吉田 私もそのことを知って、小野主上! とひれ伏したくなった(笑)。
江口 『魔性の子』は、十二国記シリーズで言うなら、エピソードゼロ、みたいな位置付けなんですよね。なので、もしこれから十二国記を読む、という人には、ぜひ『魔性の子』から読むことをお勧めしたい。
吉田 それにしても、十二国記シリーズはもともと講談社のX文庫ホワイトハートから刊行されたんですよね。ジュブナイルというかライトノベルというか、そういう体をとって。だから、そういうジャンルを読む、若い読者層の心の成長に必要な要素がちゃんと盛り込まれているんです。その上で、きっちりとしたエンターテインメントになっている。それは、本当にすごいことだと思う。
江口 今回参考図書にとりあげたのは新潮文庫版なんですが、これ、解説を北上(次郎)さんが書かれていて。
浜本 「一読するなりぶっ飛んだ。こんな小説、読んだことがない」と、下巻の帯にも引用されていますよね。
江口 そうなんです。解説で北上さんがこんなことを書かれています。「このシリーズは、大人の読者に、ちょっと生活に疲れているあなたに、読んでほしい。異世界で、ファンタジーで、そんなのちょっとついていけないと思うなら、余計に手に取ってほしい。私たちが忘れていたことが、ここにある。」

提供データ:
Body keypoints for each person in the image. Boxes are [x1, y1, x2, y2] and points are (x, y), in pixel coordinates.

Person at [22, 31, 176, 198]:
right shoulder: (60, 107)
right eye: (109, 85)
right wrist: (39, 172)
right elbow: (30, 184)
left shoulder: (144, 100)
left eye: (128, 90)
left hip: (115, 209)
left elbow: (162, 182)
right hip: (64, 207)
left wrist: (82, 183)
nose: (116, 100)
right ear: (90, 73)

課題 1:
本文について、次の問いに答えよ。
(a) 江口は、これから十二国記を読む人にどの作品から読むことを勧めているか。
(b) 十二国記シリーズはもともとどの文庫から刊行されたか。
(c) 参考図書の新潮文庫版で解説を書いているのは誰か。
課題 2: 本文のうち、「吉田 それにしても、十二国記」で始まり「ていたことが、ここにある。」」で終わる部分を、一字一句変えずに繰り返して書け。

解答 1:
(a) 『魔性の子』
(b) 講談社のX文庫ホワイトハート
(c) 北上次郎

解答 2:
吉田 それにしても、十二国記シリーズはもともと講談社のX文庫ホワイトハートから刊行されたんですよね。ジュブナイルというかライトノベルというか、そういう体をとって。だから、そういうジャンルを読む、若い読者層の心の成長に必要な要素がちゃんと盛り込まれているんです。その上で、きっちりとしたエンターテインメントになっている。それは、本当にすごいことだと思う。
江口 今回参考図書にとりあげたのは新潮文庫版なんですが、これ、解説を北上(次郎)さんが書かれていて。
浜本 「一読するなりぶっ飛んだ。こんな小説、読んだことがない」と、下巻の帯にも引用されていますよね。
江口 そうなんです。解説で北上さんがこんなことを書かれています。「このシリーズは、大人の読者に、ちょっと生活に疲れているあなたに、読んでほしい。異世界で、ファンタジーで、そんなのちょっとついていけないと思うなら、余計に手に取ってほしい。私たちが忘れていたことが、ここにある。」